Investigation into city’s waste collection finds “appropriate” safe work conditions

Three months after it launched an investigation, the City of Winnipeg says it’s satisfied that trash collection workers are safe despite an APTN Investigates report that shows numerous examples to the contrary.

“The information gathered through our investigation demonstrates that appropriate safe work procedures and policy are in place,” says a statement from city spokeswoman Lisa Fraser. “We will continue to work with the contractor to ensure that all safety and health requirements are being met in the field.”

An APTN Investigates story showed Indigenous day-labourers hand-bombing large trash bins into waste collection trucks. They’re known as ‘swampers.’ The bins are to be lifted by trucks equipped with mechanical arms.

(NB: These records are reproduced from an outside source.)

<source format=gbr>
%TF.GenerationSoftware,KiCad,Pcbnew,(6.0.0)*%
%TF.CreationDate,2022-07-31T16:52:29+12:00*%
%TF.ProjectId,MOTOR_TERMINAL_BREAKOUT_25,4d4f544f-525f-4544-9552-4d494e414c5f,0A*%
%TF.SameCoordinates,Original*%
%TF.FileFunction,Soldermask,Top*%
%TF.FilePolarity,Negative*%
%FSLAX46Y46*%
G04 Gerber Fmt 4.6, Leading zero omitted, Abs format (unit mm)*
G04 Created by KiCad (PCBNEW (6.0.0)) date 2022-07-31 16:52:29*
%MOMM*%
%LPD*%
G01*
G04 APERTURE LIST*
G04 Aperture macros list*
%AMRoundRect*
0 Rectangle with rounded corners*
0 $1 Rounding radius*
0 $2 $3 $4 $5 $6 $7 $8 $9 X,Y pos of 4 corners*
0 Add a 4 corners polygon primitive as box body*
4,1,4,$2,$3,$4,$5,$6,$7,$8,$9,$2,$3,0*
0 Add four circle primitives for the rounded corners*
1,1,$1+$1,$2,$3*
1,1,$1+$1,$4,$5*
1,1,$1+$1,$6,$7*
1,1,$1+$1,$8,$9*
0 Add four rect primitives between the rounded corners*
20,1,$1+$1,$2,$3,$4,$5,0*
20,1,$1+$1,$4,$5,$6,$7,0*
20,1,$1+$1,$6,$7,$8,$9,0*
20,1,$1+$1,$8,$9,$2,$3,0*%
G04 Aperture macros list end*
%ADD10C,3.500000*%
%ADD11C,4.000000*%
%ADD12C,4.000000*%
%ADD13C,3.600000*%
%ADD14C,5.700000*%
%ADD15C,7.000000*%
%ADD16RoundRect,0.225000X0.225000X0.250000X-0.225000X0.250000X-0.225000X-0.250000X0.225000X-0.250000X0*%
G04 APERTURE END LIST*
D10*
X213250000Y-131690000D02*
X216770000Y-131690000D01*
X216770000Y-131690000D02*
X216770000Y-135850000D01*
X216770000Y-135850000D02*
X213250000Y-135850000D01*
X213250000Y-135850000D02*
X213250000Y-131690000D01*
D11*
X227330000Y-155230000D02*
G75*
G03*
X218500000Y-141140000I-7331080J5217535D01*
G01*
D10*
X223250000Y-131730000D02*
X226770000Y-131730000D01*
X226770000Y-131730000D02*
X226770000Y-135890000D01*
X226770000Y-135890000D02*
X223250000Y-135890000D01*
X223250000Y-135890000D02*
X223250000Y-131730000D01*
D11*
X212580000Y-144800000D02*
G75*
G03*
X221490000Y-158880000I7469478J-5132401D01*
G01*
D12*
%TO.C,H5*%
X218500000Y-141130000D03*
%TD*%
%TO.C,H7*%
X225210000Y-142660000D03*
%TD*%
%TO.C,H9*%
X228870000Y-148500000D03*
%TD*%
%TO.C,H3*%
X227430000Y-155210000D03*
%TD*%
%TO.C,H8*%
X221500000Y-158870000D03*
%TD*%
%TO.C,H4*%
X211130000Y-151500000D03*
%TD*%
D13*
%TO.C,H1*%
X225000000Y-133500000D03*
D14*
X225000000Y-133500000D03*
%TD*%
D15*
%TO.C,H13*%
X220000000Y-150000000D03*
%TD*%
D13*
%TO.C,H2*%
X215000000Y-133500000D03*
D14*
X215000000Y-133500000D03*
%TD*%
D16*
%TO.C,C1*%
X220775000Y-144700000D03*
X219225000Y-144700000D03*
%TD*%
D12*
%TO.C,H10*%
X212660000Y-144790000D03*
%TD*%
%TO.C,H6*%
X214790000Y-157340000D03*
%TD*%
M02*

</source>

“Under the current automated cart collection contracts, manual cart tipping is not allowed without the City’s approval,” said a statement from the City.

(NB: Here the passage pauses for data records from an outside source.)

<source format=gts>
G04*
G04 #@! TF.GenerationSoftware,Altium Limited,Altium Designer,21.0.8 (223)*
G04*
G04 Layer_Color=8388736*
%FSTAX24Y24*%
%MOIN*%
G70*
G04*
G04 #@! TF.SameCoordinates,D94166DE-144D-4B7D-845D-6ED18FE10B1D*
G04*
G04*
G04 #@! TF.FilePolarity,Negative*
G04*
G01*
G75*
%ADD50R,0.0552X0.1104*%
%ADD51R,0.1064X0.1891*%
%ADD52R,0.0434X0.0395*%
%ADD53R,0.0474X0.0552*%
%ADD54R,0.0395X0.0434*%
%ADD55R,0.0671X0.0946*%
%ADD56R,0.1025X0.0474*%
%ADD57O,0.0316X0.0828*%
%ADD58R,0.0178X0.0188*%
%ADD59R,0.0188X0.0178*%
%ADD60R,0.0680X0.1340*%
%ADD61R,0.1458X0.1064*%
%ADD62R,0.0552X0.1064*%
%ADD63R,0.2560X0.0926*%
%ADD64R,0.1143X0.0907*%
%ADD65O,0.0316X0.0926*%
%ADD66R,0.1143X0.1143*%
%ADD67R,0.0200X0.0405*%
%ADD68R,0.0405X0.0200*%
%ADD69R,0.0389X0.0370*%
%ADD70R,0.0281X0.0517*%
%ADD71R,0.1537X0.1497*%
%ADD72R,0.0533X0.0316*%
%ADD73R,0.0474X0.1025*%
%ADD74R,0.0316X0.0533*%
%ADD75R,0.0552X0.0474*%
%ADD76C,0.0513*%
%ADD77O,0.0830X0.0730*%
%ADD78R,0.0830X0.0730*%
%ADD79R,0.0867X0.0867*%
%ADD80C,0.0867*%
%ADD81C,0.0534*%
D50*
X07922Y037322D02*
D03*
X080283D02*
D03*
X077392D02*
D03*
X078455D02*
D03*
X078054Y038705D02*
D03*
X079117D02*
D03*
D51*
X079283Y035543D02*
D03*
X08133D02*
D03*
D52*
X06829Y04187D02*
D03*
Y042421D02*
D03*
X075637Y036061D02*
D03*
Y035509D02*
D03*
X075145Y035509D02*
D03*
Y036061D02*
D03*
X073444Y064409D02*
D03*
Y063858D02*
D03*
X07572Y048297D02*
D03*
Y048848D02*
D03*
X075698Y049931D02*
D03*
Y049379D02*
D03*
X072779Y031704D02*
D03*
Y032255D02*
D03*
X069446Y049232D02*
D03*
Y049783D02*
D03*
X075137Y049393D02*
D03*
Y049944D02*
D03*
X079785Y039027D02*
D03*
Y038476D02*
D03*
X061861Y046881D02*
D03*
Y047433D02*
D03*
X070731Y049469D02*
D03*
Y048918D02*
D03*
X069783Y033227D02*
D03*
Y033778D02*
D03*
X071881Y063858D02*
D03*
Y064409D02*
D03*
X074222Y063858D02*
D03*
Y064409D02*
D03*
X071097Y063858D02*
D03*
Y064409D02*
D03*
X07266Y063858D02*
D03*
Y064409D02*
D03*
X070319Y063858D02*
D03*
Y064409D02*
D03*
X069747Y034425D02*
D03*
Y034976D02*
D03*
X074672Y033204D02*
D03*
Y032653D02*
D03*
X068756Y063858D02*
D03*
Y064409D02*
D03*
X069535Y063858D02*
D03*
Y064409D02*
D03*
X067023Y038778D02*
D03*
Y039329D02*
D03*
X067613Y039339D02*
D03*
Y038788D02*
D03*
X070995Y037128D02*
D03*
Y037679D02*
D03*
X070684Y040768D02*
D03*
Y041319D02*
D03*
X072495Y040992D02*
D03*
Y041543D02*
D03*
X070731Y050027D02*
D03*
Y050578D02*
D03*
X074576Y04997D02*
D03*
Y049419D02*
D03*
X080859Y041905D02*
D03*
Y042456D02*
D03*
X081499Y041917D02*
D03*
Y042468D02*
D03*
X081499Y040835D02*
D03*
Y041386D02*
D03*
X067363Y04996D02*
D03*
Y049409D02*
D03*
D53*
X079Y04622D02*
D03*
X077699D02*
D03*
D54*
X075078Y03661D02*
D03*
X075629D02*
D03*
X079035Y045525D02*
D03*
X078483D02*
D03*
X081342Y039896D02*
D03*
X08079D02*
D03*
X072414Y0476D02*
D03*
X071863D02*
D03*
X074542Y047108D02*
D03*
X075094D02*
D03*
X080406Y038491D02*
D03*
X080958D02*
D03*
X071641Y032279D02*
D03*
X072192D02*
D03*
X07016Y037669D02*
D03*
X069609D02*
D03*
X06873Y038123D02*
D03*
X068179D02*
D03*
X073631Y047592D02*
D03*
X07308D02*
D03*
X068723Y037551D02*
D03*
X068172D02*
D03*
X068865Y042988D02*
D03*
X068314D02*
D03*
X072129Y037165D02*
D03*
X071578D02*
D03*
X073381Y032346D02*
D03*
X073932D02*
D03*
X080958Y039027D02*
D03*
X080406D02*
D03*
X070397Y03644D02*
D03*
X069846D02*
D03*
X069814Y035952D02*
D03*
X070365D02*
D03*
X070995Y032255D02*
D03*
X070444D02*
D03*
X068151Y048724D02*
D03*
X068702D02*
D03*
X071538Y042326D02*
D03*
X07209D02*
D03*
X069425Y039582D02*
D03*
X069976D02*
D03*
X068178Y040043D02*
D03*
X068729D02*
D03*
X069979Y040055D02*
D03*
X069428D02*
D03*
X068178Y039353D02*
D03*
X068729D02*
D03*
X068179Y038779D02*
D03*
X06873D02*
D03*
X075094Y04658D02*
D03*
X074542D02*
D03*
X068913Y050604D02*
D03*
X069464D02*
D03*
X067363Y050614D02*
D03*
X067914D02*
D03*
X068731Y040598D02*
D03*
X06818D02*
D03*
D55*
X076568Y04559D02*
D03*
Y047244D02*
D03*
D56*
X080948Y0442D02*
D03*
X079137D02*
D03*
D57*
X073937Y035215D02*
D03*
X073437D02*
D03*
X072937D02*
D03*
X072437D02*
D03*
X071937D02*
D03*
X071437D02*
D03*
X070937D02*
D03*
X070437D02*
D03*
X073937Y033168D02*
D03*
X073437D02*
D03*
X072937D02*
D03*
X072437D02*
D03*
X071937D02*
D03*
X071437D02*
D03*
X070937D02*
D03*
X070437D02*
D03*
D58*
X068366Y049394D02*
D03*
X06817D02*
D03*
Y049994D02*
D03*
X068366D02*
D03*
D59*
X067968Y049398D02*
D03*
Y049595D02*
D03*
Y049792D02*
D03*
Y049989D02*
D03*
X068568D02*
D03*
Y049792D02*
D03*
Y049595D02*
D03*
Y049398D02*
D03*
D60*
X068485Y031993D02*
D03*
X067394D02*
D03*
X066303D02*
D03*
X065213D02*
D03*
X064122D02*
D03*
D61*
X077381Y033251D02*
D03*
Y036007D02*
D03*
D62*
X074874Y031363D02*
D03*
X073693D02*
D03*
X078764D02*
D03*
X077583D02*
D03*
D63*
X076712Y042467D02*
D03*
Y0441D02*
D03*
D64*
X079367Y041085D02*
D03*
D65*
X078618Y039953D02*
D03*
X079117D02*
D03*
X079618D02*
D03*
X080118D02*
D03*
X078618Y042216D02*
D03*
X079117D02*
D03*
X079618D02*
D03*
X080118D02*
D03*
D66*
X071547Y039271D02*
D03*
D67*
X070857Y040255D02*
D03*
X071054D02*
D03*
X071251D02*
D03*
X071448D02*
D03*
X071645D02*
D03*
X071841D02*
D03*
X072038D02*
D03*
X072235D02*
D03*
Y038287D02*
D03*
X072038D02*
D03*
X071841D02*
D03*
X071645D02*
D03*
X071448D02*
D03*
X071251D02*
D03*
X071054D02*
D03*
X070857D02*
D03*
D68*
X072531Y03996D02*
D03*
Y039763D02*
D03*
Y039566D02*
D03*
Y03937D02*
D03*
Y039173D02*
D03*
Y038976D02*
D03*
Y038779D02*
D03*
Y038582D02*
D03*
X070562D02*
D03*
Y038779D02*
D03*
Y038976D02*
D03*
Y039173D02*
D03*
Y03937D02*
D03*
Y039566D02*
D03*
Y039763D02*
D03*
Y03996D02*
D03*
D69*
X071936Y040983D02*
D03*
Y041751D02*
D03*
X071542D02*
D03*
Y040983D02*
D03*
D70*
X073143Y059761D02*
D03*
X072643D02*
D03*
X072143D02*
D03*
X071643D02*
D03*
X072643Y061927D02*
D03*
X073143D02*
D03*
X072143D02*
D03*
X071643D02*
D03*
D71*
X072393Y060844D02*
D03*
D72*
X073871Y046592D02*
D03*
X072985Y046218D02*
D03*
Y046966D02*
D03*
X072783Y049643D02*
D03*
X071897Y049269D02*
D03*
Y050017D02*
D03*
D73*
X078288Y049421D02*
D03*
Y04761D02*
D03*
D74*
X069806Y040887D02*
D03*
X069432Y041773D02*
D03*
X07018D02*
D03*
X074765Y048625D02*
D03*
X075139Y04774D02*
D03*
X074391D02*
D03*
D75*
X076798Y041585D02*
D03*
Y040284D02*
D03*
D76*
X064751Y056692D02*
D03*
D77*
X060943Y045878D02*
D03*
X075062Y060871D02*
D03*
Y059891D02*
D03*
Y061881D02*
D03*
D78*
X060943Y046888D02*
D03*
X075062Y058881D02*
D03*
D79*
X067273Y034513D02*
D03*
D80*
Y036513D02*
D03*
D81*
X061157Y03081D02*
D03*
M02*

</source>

According to Manitoba Workplace Safety and Health, since 2013 there have been five “serious incidents” involving garbage and recycling workers. In addition, there have been 19 safety complaints from workers and citizens.

The department wouldn’t elaborate on the serious incidents.

APTN found one swamper who had been knocked down by a van and run over by the garbage truck he was working on. He suffered pelvic and foot injuries.

In the past two years, the province has issued 12 stop work orders and 58 improvement orders to the city’s waste collection contractor, Emterra Environmental, for safety concerns. One stop work order was issued to EZ Workforce, the day-labour agency where truck drivers pickup swampers as needed.

In the past three years there have been 118 injuries reported to the Workers Compensation Board.

“As soon as you raised this issue with my office I asked that the CAO to initiate an investigation so we can get to the bottom of it,” Winnipeg Mayor Brian Bowman said when the story initially aired in October 2015.

Fraser said city officials have met with Emterra “to review their obligations under their contract” and “requested that the contractor conduct a full investigation and provide a response regarding the concerns raised related to personal protective equipment, service standards, collection methods, employee training requirements and health and safety.”

Both the city and Manitoba safe-work authorities have reportedly stepped-up spontaneous field inspections.

In 2012, the City of Winnipeg hired a private company to do waste collection to save taxpayers up to $4.5 million a year. APTN Investigates discovered the company doing the job uses temporary day labourers, many of whom are indigenous men with criminal records and were filmed lifting and tossing the garbage and recycling bins over the course of a four-month investigation.